→ **SELECTED PASSAGE**:
:::
Energy sent rockets into space, even to the moon. I often think of how tremendously excited the adults of my childhood would be if they could see the space program being reborn. Of the human energy being put into enlarging our horizons.

We have known for eons about other kinds of energies, too.

Movies, television shows and books about witches, warlocks, vampires and werewolves have abounded since the last half of the twentieth century. For those who find them exciting, great. I’m sorry, but they’ve never really caught on with me. Maybe because I grew up with a cemetery out the back door. Maybe because I saw the souls of the former inhabitants of that area and other places I visited.

The most extreme example I can think of is being in Manhattan on a hot summer morning in the 1960’s. I had never been there before. No one had prepared me for the crush of humans and spirits of all times and races. I had yet to learn the spiritual defenses necessary to protect myself, then a young boy, from everything that was invading my life. I was overwhelmed.

For years to come my parents spoke about how much how I fell in love with the mountains of Pennsylvania on the ride back to the Upper Midwest. Of course, I did! It was so freeing to be out of the large Eastern cities with their endless pressing parades of souls, the minority of them with human bodies still attached.

By the time I moved to the East Coast as an adult I was more prepared for the spirits, if not so much for the humans. However, I knew long before that time that I would never be fully prepared for the ways of humans.

Living in New England in the 1980’s and 1990’s I began to hear about the myths and legends of the Southwest. There were many stories of the different known Native tribes that have lived there over the millennia.

There were also stories not told. It was clear when people were skirting around what they knew. They were betrayed by their fear.

Stories were told of Navajo shamans and witches. The shamans are healers. They are men (usually) and women whose job is to heal the minds, souls and bodies of the sick. In every culture the only difference is in how healing takes place, not in whether it occurs.

Some witches seek power and revenge. They descend from healers and spiritual guides into evil. They join the secret group known as Skinwalkers. Skinwalkers are not unique to the Navajo. The Ute, Hopi and Pueblo tribes all have their own versions of Skinwalkers.

I was told never to discuss them, especially with Natives. Never to ask about them. To behave as if they do not exist.
:::
→ **EXTRACTED ENTRIES**:
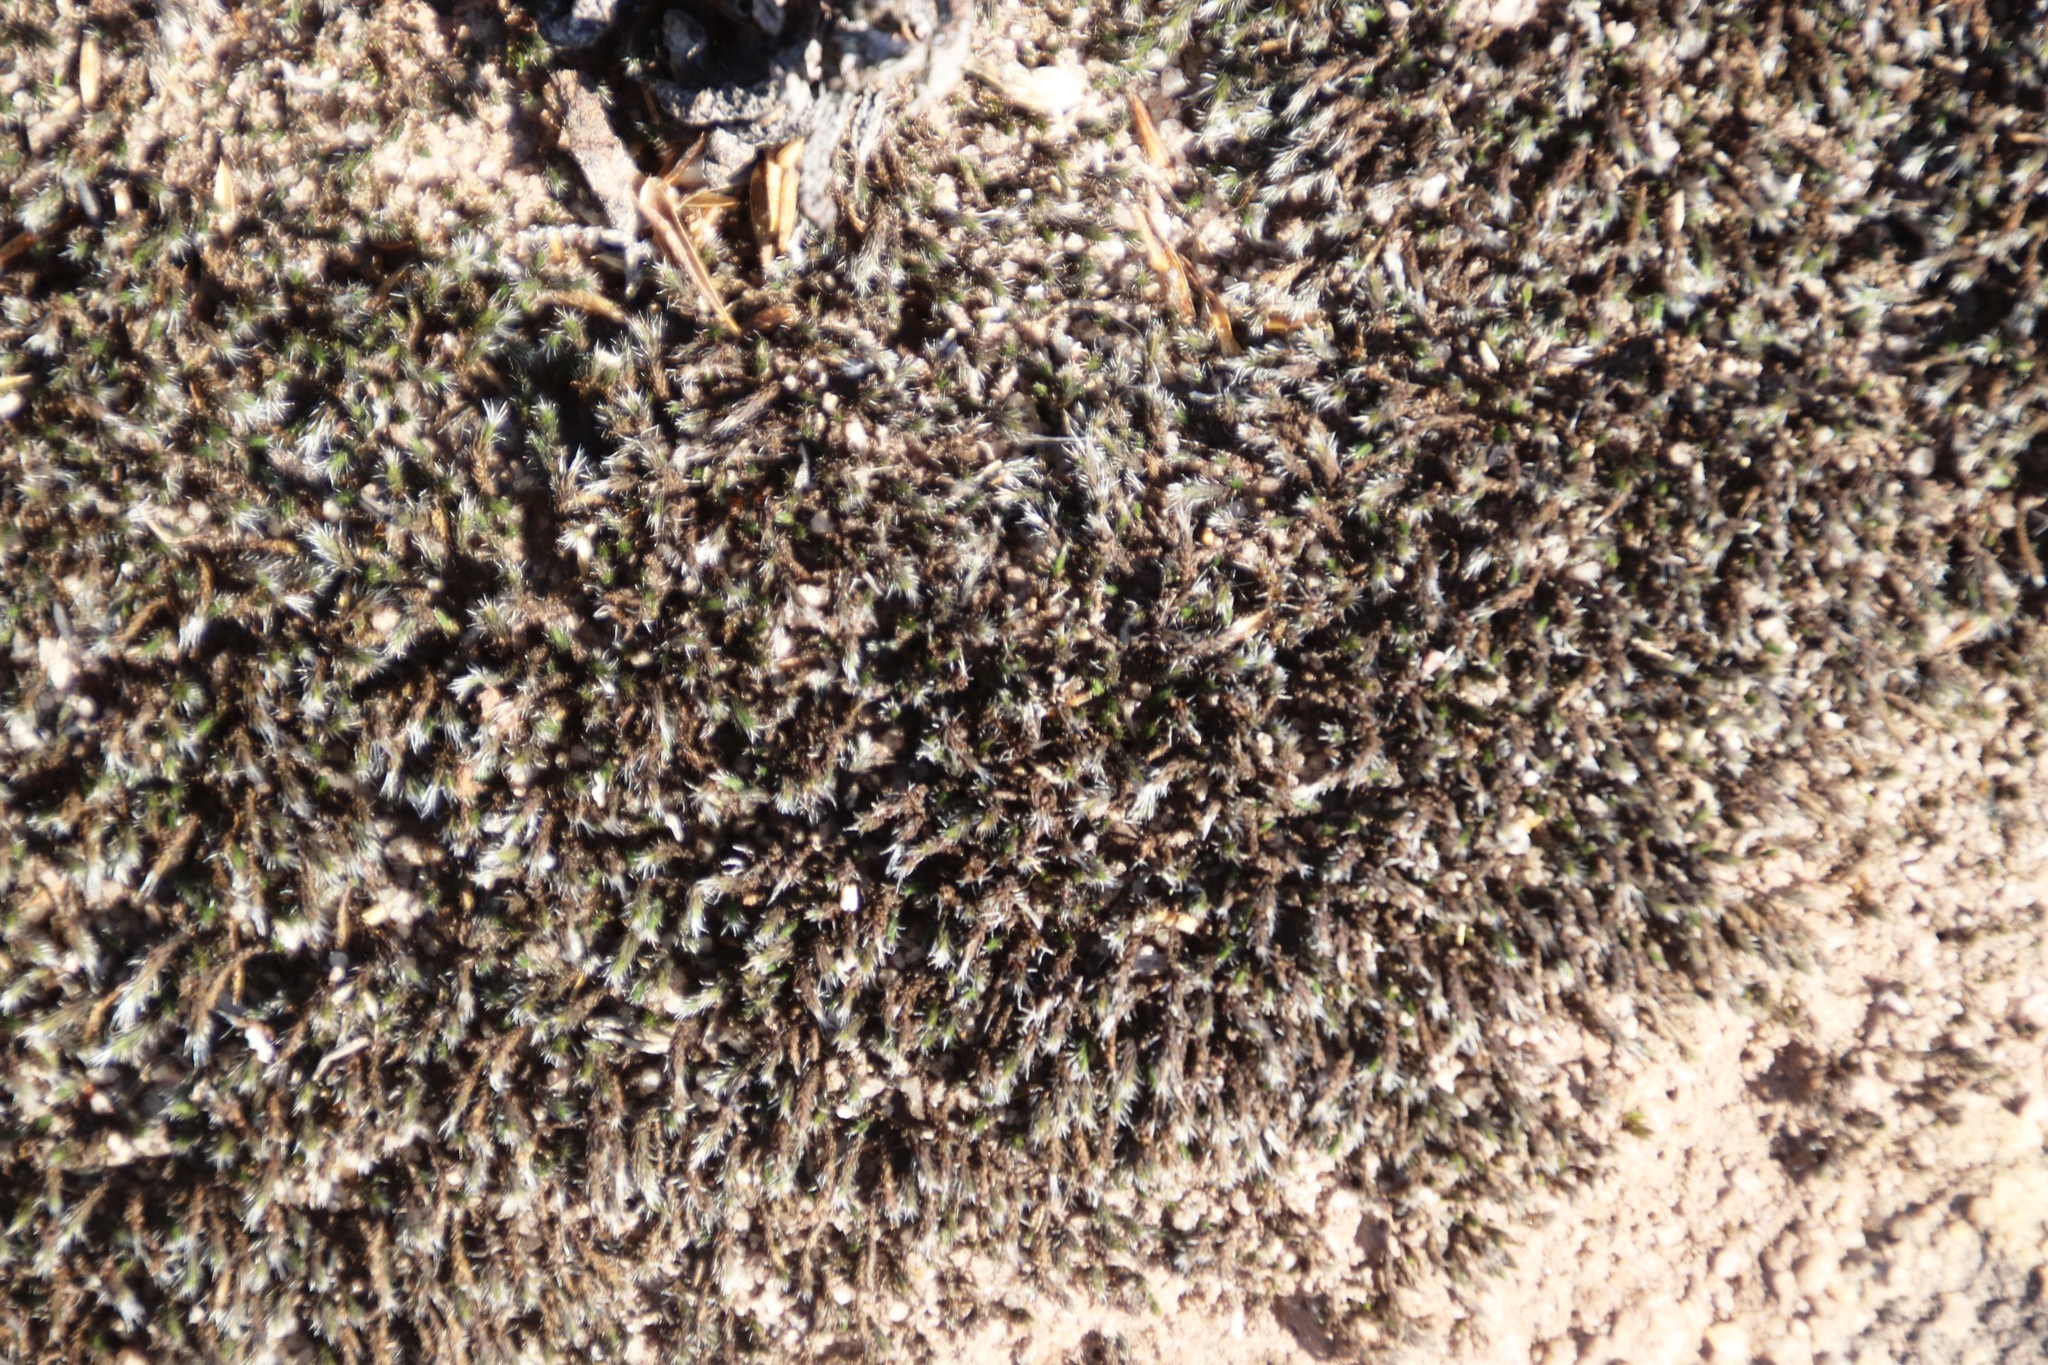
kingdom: Plantae
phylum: Bryophyta
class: Bryopsida
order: Grimmiales
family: Grimmiaceae
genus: Grimmia
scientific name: Grimmia laevigata
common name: Hoary grimmia
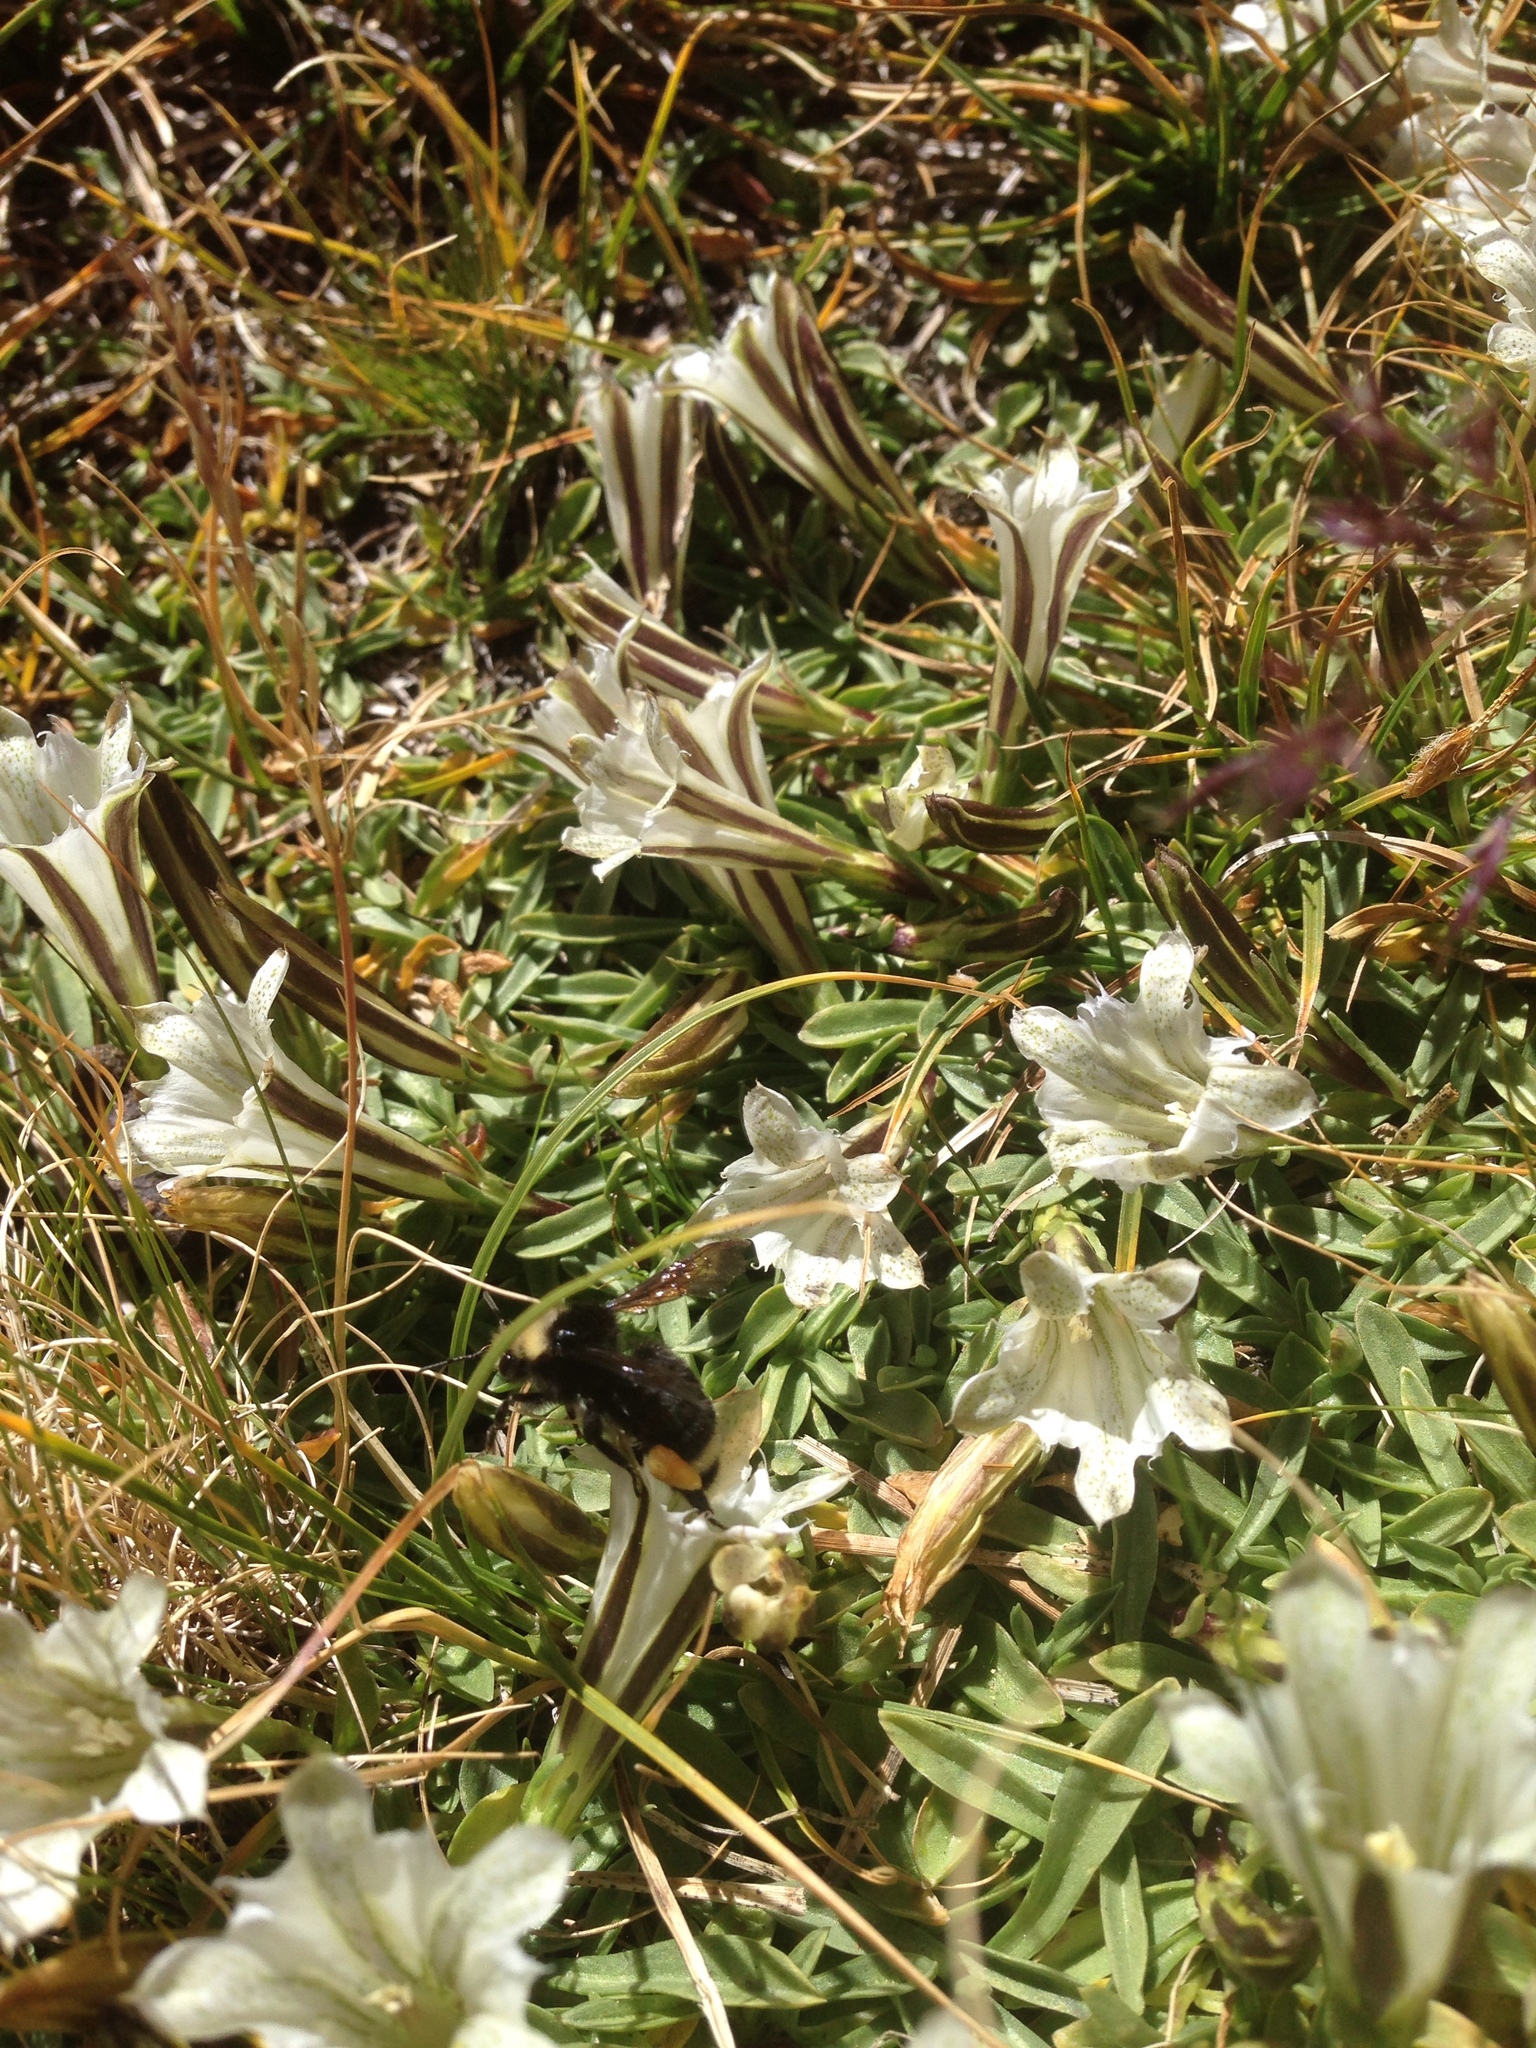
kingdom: Animalia
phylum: Arthropoda
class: Insecta
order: Hymenoptera
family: Apidae
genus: Bombus
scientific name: Bombus vosnesenskii
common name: Vosnesensky bumble bee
:::
→ **PROBLEMS**:
A - Change the passage of the essay on spirits and energies starting with "We have known" and going on through "I was overwhelmed.", putting "Chicago" in place of "Manhattan".
B - Write the next part of the essay on spirits and energies, picking up after its final sentence.
The lines above are separate material and have nothing to do with the essay on spirits and energies.

→ **OUTPUTS BY TASK**:
A -
We have known for eons about other kinds of energies, too.

Movies, television shows and books about witches, warlocks, vampires and werewolves have abounded since the last half of the twentieth century. For those who find them exciting, great. I’m sorry, but they’ve never really caught on with me. Maybe because I grew up with a cemetery out the back door. Maybe because I saw the souls of the former inhabitants of that area and other places I visited.

The most extreme example I can think of is being in Chicago on a hot summer morning in the 1960’s. I had never been there before. No one had prepared me for the crush of humans and spirits of all times and races. I had yet to learn the spiritual defenses necessary to protect myself, then a young boy, from everything that was invading my life. I was overwhelmed.

B -
Wherever I am in this world, including any time I travel, I make myself known to the spirit world. I have spent a lifetime in the presence of God and surrounded by angels. I knew then, as I do at this moment, that I am protected. Normal people — most of you who will read this — stay away from the dark spirits at all cost. I live in the middle of the support of the Creator and angels. Dark spirits avoid me.

There was a day about a decade ago when my husband and I flew into New Mexico. We were driving through one reservation after another on our way to stay with a friend on the Navajo reservation. It had begun to sprinkle when we were driving out of Albuquerque. The rain became blinding sheets of water the further we drove from town.

I kept driving. As we were preparing to drive a long curving stretch, tall figures suddenly appeared running on either side of the car. My husband had fallen asleep. I couldn’t very well ask him what was running beside us. I looked at them, one after the other. They leaned down to look into the car at me. I locked eyes with each of them and told them to go to hell.

They disappeared instantly.

I had committed an almost unforgivable sin in Native lore. I had purposely looked into the eyes of Skinwalkers. Looking into the eyes of Skinwalkers can cause them to take over our minds and souls. I gave them commands to go away. They obeyed.

I wasn’t done with them yet. Not by a long measure.

Early the next morning I went out into the predawn dark for spiritual work. Our friend had chosen to accompany me. I positioned her behind me. Before me stood her mother in a long white robe. She was accompanied by countless prior generations of the witches in their family. They worked for quite some time to clear the worst of the evil spirits from the Southwest.

Later, inside my friend’s house, I told her it would be a generation or two until the locals began to feel any effects of the spiritual work we had performed with her family, friends and countless angels.

So much spiritual damage has been done over millennia upon our earth. We get to blast through the evil of energy which damages Earth’s inhabitants.

Wear your golden soul.

Be the positive energy your world needs.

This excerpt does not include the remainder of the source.